• 24 . 08 . 05
  • I was crossing a small side street this morning on the way to work, when a car pulled out of a blind side-road and hit my bike side-on. Neither of us were travelling too fast so it wasn’t a big collision, but I was knocked off and my bike was crushed pretty badly. Fortunately, apart […]

  • Tags

    ,

  • StumbleUpon

T-Boned And Shaken

I was crossing a small side street this morning on the way to work, when a car pulled out of a blind side-road and hit my bike side-on. Neither of us were travelling too fast so it wasn’t a big collision, but I was knocked off and my bike was crushed pretty badly. Fortunately, apart from a few grazes and bruises, I wasn’t hurt, but just a bit shaken up. The woman responsible was really upset and must have said ’sumimasen’ about a thousand times. She insisted on calling the police, even though I told her it wasn’t necessary, but I’m pretty glad she did now. This is the first accident like this I’ve been involved in and for it to happen in another country is pretty unfortunate, so I wasn’t really thinking too clearly.

When the police arrived they started making chalk outlines on the floor and measuring the area with metre sticks. With no evidence, apart from my smashed up bike, I can’t see how this would be important, but they took lots of photos as well and seemed happy enough busying themselves with sketches of the area and interviewing us both. They asked me how much compensation I wanted and seemed quite impressed and pleased when I said it was an accident and that I didn’t need any. The woman and the police both insisted that I go to hospital, even though I wasn’t really injured and, rather that fighting with them all when they were just trying to help, I agreed. Again, in retrospect this was a good idea.

I was quite surprised then, when the police began packing up to leave. I wondered if they had changed their mind, or instead expected me to walk to the hospital. They cheerfully announced that the woman would be taking me, and then would be buying me a new bike, and that she had agreed and that it was all fine. The thought of entrusting my safety to the driving of someone who’d just crashed did flash across my mind, but lightning never striking twice and all, I agreed. The whole thing felt pretty surreal really, so I just went along with what I was told.

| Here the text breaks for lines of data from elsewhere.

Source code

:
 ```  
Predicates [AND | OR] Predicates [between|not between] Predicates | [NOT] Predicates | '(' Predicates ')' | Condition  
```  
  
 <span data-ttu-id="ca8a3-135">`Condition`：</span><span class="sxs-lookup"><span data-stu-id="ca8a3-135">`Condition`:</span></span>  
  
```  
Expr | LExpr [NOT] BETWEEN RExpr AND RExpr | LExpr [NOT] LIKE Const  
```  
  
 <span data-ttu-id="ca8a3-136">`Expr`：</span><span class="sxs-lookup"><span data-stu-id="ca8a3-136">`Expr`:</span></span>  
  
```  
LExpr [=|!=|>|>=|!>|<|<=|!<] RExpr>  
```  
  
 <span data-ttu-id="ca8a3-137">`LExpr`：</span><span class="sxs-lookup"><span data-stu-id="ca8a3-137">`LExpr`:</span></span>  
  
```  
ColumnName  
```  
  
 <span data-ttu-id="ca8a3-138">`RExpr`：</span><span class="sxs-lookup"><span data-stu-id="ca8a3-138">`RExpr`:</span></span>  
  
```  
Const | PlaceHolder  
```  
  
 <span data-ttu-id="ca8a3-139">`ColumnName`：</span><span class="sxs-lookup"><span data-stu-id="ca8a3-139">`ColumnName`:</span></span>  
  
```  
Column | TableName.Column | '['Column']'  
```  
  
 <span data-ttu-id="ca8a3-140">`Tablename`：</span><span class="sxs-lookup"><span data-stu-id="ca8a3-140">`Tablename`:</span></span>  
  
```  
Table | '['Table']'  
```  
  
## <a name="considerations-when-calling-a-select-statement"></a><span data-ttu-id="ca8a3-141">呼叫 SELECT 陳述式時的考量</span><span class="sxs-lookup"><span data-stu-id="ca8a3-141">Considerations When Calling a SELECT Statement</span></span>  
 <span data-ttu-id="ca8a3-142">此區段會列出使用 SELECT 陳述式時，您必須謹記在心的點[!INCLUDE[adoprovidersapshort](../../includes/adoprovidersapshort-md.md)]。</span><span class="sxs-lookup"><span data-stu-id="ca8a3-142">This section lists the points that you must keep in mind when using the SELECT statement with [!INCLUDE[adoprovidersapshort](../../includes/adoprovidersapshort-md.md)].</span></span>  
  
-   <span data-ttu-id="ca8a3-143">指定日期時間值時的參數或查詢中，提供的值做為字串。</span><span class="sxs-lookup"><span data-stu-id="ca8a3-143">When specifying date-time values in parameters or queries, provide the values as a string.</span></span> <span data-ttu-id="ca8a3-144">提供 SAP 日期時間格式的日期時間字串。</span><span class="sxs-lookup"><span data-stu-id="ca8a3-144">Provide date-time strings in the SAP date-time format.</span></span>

This was my first time in a hospital in Japan, so it was reassuring to find that they smell the same here as they do in England, all disinfectant and old people. The examination was brief but thorough and as expected I only had scrapes and bruises. I was pretty lucky not to have injured my upper body at all, and, as far as I can remember, my head hadn’t even touched the ground. I got hit with a rubber hammer a couple of hundred times to check that I hadn’t broken anything and the doctor started tickling me to check my reactions. I got a couple of cool bandages for the grazes. At this point I think some sort of delayed shock might have kicked in, because I began laughing uncontrollably for no real reason. I think most of the other patients must have thought I was in the wrong kind of hospital… Anyway, for the rest of the day, everything was pretty funny and I find I’m even smiling as I write this. It’s the same kind of laughter as at a clown; laughing because otherwise you’ll cry or something. Clowns are scary.

Following the hospital, as promised, the woman took me to a bike shop and bought me a new one. She even tried to buy me a more expensive model, with gears and everything, but I refused. Had she been trying to avoid all responsibility, I might have taken her for a bit more, but she was an honest woman, was very remorseful and I’m not (I hope) the kind of person to take advantage like that.

The whole experience felt like it should be mundane – a low impact collision, no injuries, just a minor inconvenience. But thinking about it now, it’s actually a lot more stressful than that, for reasons I can’t put my finger on. Anyway, I’m ok now and am fairly certain I don’t have any psychological scarring (beyond the normal) from it all. I’ll just make sure I’m cycling further away from the building-side of the pavement from now on, though.

Of course, this means that I’m now on my fourth bike. I’ll be opening a sweepstake on how long this one lasts. Place your bets now please.